Input data below:

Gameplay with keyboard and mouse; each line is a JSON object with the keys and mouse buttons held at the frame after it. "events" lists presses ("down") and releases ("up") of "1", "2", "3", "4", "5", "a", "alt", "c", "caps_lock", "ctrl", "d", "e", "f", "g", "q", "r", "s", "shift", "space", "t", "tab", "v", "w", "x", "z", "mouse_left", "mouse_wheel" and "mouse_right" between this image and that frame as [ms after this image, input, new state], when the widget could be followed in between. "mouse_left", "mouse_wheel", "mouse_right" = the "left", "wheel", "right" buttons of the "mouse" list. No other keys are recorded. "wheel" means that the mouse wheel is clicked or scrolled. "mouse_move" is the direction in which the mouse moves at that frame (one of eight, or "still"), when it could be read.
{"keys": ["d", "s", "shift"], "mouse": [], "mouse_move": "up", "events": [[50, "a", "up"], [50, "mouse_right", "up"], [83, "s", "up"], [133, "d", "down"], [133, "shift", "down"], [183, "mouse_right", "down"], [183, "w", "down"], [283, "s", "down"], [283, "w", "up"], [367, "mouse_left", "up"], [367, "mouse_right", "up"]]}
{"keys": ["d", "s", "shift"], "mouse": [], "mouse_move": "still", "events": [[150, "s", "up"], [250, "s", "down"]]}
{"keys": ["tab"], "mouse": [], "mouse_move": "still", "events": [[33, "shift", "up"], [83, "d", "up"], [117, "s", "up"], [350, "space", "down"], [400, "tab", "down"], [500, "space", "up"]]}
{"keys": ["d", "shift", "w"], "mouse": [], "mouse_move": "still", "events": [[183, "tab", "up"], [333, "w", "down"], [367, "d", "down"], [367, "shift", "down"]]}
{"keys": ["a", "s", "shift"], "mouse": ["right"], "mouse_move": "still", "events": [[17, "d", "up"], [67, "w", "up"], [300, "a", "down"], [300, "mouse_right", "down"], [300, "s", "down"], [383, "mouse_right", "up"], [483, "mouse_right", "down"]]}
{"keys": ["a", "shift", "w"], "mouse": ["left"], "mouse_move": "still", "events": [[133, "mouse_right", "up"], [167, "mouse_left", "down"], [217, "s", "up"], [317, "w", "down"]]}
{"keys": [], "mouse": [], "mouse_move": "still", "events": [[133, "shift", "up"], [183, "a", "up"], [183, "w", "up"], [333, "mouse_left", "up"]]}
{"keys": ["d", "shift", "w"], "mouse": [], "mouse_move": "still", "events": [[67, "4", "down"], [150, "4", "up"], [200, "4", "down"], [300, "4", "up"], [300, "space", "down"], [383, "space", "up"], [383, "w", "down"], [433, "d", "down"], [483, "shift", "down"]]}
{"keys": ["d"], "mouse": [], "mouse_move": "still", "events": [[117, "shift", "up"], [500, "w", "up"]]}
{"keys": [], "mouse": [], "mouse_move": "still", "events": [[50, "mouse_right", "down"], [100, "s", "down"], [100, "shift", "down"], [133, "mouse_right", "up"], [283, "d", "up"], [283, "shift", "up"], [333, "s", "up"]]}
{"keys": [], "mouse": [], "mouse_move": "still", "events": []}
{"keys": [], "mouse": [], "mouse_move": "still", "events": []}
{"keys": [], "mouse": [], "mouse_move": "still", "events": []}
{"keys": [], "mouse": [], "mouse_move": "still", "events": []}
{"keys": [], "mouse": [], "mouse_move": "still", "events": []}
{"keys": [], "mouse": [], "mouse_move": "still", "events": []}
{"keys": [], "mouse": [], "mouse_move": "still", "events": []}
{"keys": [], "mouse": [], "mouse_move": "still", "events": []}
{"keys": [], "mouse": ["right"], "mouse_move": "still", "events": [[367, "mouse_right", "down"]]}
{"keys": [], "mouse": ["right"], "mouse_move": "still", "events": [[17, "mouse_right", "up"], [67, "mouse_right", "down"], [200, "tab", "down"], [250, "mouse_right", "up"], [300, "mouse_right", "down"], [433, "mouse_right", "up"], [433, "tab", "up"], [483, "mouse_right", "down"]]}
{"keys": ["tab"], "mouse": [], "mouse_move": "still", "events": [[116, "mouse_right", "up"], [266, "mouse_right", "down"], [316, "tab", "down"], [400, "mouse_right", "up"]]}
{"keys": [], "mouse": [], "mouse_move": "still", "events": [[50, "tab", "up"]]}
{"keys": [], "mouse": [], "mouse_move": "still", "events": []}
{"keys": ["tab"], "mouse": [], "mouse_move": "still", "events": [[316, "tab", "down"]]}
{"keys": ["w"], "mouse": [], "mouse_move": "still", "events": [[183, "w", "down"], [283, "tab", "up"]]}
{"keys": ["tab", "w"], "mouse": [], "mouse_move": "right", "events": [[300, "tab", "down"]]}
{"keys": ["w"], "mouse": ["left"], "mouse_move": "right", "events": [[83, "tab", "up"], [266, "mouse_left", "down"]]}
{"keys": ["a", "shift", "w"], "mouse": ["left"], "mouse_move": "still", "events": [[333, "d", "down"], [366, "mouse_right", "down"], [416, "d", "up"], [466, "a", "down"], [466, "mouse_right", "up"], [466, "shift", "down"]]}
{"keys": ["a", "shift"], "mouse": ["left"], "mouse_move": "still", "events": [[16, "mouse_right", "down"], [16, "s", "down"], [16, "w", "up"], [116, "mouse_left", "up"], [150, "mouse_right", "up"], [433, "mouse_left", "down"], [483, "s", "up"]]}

End of Input data.

_Task to complete_.
The records above must be restated. Preserve every word.

_Task result_.
Gameplay with keyboard and mouse; each line is a JSON object with the keys and mouse buttons held at the frame after it. "events" lists presses ("down") and releases ("up") of "1", "2", "3", "4", "5", "a", "alt", "c", "caps_lock", "ctrl", "d", "e", "f", "g", "q", "r", "s", "shift", "space", "t", "tab", "v", "w", "x", "z", "mouse_left", "mouse_wheel" and "mouse_right" between this image and that frame as [ms after this image, input, new state], when the widget could be followed in between. "mouse_left", "mouse_wheel", "mouse_right" = the "left", "wheel", "right" buttons of the "mouse" list. No other keys are recorded. "wheel" means that the mouse wheel is clicked or scrolled. "mouse_move" is the direction in which the mouse moves at that frame (one of eight, or "still"), when it could be read.
{"keys": ["d", "s", "shift"], "mouse": [], "mouse_move": "up", "events": [[50, "a", "up"], [50, "mouse_right", "up"], [83, "s", "up"], [133, "d", "down"], [133, "shift", "down"], [183, "mouse_right", "down"], [183, "w", "down"], [283, "s", "down"], [283, "w", "up"], [367, "mouse_left", "up"], [367, "mouse_right", "up"]]}
{"keys": ["d", "s", "shift"], "mouse": [], "mouse_move": "still", "events": [[150, "s", "up"], [250, "s", "down"]]}
{"keys": ["tab"], "mouse": [], "mouse_move": "still", "events": [[33, "shift", "up"], [83, "d", "up"], [117, "s", "up"], [350, "space", "down"], [400, "tab", "down"], [500, "space", "up"]]}
{"keys": ["d", "shift", "w"], "mouse": [], "mouse_move": "still", "events": [[183, "tab", "up"], [333, "w", "down"], [367, "d", "down"], [367, "shift", "down"]]}
{"keys": ["a", "s", "shift"], "mouse": ["right"], "mouse_move": "still", "events": [[17, "d", "up"], [67, "w", "up"], [300, "a", "down"], [300, "mouse_right", "down"], [300, "s", "down"], [383, "mouse_right", "up"], [483, "mouse_right", "down"]]}
{"keys": ["a", "shift", "w"], "mouse": ["left"], "mouse_move": "still", "events": [[133, "mouse_right", "up"], [167, "mouse_left", "down"], [217, "s", "up"], [317, "w", "down"]]}
{"keys": [], "mouse": [], "mouse_move": "still", "events": [[133, "shift", "up"], [183, "a", "up"], [183, "w", "up"], [333, "mouse_left", "up"]]}
{"keys": ["d", "shift", "w"], "mouse": [], "mouse_move": "still", "events": [[67, "4", "down"], [150, "4", "up"], [200, "4", "down"], [300, "4", "up"], [300, "space", "down"], [383, "space", "up"], [383, "w", "down"], [433, "d", "down"], [483, "shift", "down"]]}
{"keys": ["d"], "mouse": [], "mouse_move": "still", "events": [[117, "shift", "up"], [500, "w", "up"]]}
{"keys": [], "mouse": [], "mouse_move": "still", "events": [[50, "mouse_right", "down"], [100, "s", "down"], [100, "shift", "down"], [133, "mouse_right", "up"], [283, "d", "up"], [283, "shift", "up"], [333, "s", "up"]]}
{"keys": [], "mouse": [], "mouse_move": "still", "events": []}
{"keys": [], "mouse": [], "mouse_move": "still", "events": []}
{"keys": [], "mouse": [], "mouse_move": "still", "events": []}
{"keys": [], "mouse": [], "mouse_move": "still", "events": []}
{"keys": [], "mouse": [], "mouse_move": "still", "events": []}
{"keys": [], "mouse": [], "mouse_move": "still", "events": []}
{"keys": [], "mouse": [], "mouse_move": "still", "events": []}
{"keys": [], "mouse": [], "mouse_move": "still", "events": []}
{"keys": [], "mouse": ["right"], "mouse_move": "still", "events": [[367, "mouse_right", "down"]]}
{"keys": [], "mouse": ["right"], "mouse_move": "still", "events": [[17, "mouse_right", "up"], [67, "mouse_right", "down"], [200, "tab", "down"], [250, "mouse_right", "up"], [300, "mouse_right", "down"], [433, "mouse_right", "up"], [433, "tab", "up"], [483, "mouse_right", "down"]]}
{"keys": ["tab"], "mouse": [], "mouse_move": "still", "events": [[116, "mouse_right", "up"], [266, "mouse_right", "down"], [316, "tab", "down"], [400, "mouse_right", "up"]]}
{"keys": [], "mouse": [], "mouse_move": "still", "events": [[50, "tab", "up"]]}
{"keys": [], "mouse": [], "mouse_move": "still", "events": []}
{"keys": ["tab"], "mouse": [], "mouse_move": "still", "events": [[316, "tab", "down"]]}
{"keys": ["w"], "mouse": [], "mouse_move": "still", "events": [[183, "w", "down"], [283, "tab", "up"]]}
{"keys": ["tab", "w"], "mouse": [], "mouse_move": "right", "events": [[300, "tab", "down"]]}
{"keys": ["w"], "mouse": ["left"], "mouse_move": "right", "events": [[83, "tab", "up"], [266, "mouse_left", "down"]]}
{"keys": ["a", "shift", "w"], "mouse": ["left"], "mouse_move": "still", "events": [[333, "d", "down"], [366, "mouse_right", "down"], [416, "d", "up"], [466, "a", "down"], [466, "mouse_right", "up"], [466, "shift", "down"]]}
{"keys": ["a", "shift"], "mouse": ["left"], "mouse_move": "still", "events": [[16, "mouse_right", "down"], [16, "s", "down"], [16, "w", "up"], [116, "mouse_left", "up"], [150, "mouse_right", "up"], [433, "mouse_left", "down"], [483, "s", "up"]]}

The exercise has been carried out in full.